How "Glasses For Noah" Made Eyewear Even More IncredibleKaren Belz

I distinctly remember the moment when I realized that my vision was less than perfect. In third grade I was sitting on the couch with my Dad when I realized that I couldn’t read any of the titles on the spines of the books that sat on the case across from us. After pointing it out to my Dad, his response was simple. “I knew this day would come soon.”

I was born six weeks premature, and the doctors must have told my parents that the chance of me morphing into Mr. Magoo at some point were likely. The idea of getting glasses was exciting to me – after all, both of my parents wore glasses. My sister didn’t. Being the youngest, I felt like there was some type of Belz Family Spectacles Club that I got a membership card for. I never felt like they’d be a target for bullies – I was too focused on the fact that my frames could be pink or purple. Also, I knew a few other kids who already wore glasses, so the big step wasn’t too daunting.

Sure, certain things were tough back then. I couldn’t wear regular sunglasses, and relied on an old pair of regular glasses that were dipped in a strange concoction of sun-protectant goo to keep my eyes safe during the summer. (I wasn’t at LensCrafters when the technicians were transforming my old pair, so that’s how I can best describe what went on behind the scenes.) Also – sometimes glasses and bad weather weren’t a great combination.
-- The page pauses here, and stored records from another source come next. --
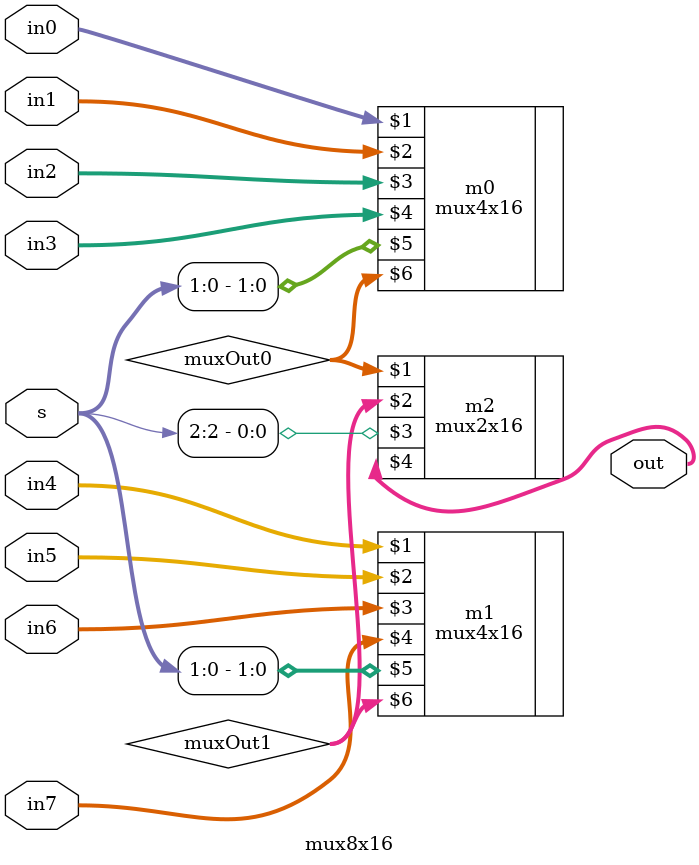
<source format=v>
module mux8x16 (
input [15:0] in0, in1, in2, in3, in4, in5, in6, in7,
input [2:0] s,
output [15:0] out
);

wire [15:0] muxOut0, muxOut1;

mux4x16 m0(in0, in1, in2, in3, s[1:0], muxOut0);
mux4x16 m1(in4, in5, in6, in7, s[1:0], muxOut1);
mux2x16 m2(muxOut0, muxOut1, s[2], out);


endmodule 
</source>
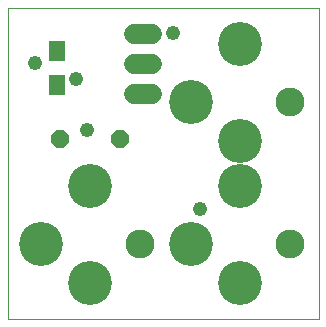
<source format=gts>
G75*
%MOIN*%
%OFA0B0*%
%FSLAX25Y25*%
%IPPOS*%
%LPD*%
%AMOC8*
5,1,8,0,0,1.08239X$1,22.5*
%
%ADD10C,0.00000*%
%ADD11OC8,0.06000*%
%ADD12R,0.05524X0.06706*%
%ADD13C,0.06800*%
%ADD14C,0.14643*%
%ADD15C,0.09658*%
%ADD16C,0.04800*%
D10*
X0003500Y0001000D02*
X0003500Y0104711D01*
X0107201Y0104711D01*
X0107201Y0001000D01*
X0003500Y0001000D01*
D11*
X0021000Y0061000D03*
X0041000Y0061000D03*
D12*
X0019750Y0079041D03*
X0019750Y0090459D03*
D13*
X0045500Y0086000D02*
X0051500Y0086000D01*
X0051500Y0096000D02*
X0045500Y0096000D01*
X0045500Y0076000D02*
X0051500Y0076000D01*
D14*
X0064465Y0073500D03*
X0081000Y0060508D03*
X0081000Y0045291D03*
X0064465Y0026000D03*
X0081000Y0013008D03*
X0031000Y0013008D03*
X0014465Y0026000D03*
X0031000Y0045291D03*
X0081000Y0092791D03*
D15*
X0097535Y0073500D03*
X0097535Y0026000D03*
X0047535Y0026000D03*
D16*
X0067600Y0037900D03*
X0029800Y0064000D03*
X0026200Y0081100D03*
X0012700Y0086500D03*
X0058600Y0096400D03*
M02*

</source>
But I dealt with it, since being able to see clearly was the only thing that truly mattered.

I’m thankful that nobody ever called me “four eyes”, or acted negatively towards me based on my eyesight. Yes – bullying existed back then, but bullying today seems to be at an all time high, where every single difference can make somebody a victim for criticism and harsh words. It’s one of the reasons as to why 4-year-old Noah was so hesitant to get himself a pair of frames. Despite the fact that he needed them, he was afraid of what people would think. Yes, he’s only four and he has these fears. That alone makes me want to give this kid a gigantic hug.

Noah has a lot going for him – in particular, an amazing family that wanted to prove to him that glasses were cool. Noah’s mother, Lindsey Fisher, said that her son burst into tears when he put on his glasses for the first time. “I finally got him to tell me why he was crying and he said because everyone was going to laugh at him,” she said.

Lindsey decided that a harmless way to get her son over his fear was to highlight how many people in the world need and wear glasses. She set up a Facebook page called “Glasses for Noah” which encouraged people from around the world to submit pictures of themselves with their classy eyewear. Lindsey didn’t mean for the page to be an internet phenomenon – in fact, it was originally set up for family members to show their support of Noah’s new look. But eventually, word spread and kind and thoughtful words of encouragement from all over the globe have since inspired Noah to realize that glasses can be quite a special accessory. So far, over 50,000 strangers have boosted Noah’s confidence.

“I don’t know how many more likes or pictures we’ll get, but as long as I’m getting pictures, I’ll keep showing them to him every night,” Lindsey said.

Here are my words of encouragement to Noah, if he happens to see this page:  Noah, you are rocking those glasses. Seriously – those frames fit you perfectly, and make you look absolutely amazing. If you happen to get picked on, maybe it’s because those other kids are jealous that they don’t get the chance to wear them. Glasses show personality, and it’s not just a “nerdy” personality that so many television shows and movies like to portray. I wore glasses daily until my sophomore year of college, and still like to wear a pair of big framed glasses during the evenings. A lot of people need glasses or some kind of corrective lens later in life, so you just got a head start on the rest of your friends. When they need glasses, you’ll be the pro. You’ll be the kid offering them advice, and telling them which frames best suit their face shape.

And while I can easily post some pictures of celebrities and characters that show the world that glasses are cool, I’m sure each and every one of you have a real life example of a strong, intelligent, and truly amazing friend or family member that proves that glasses aren’t just for the nerds. Glasses are for the true individuals that don’t let poor vision stop them from being absolutely beautiful.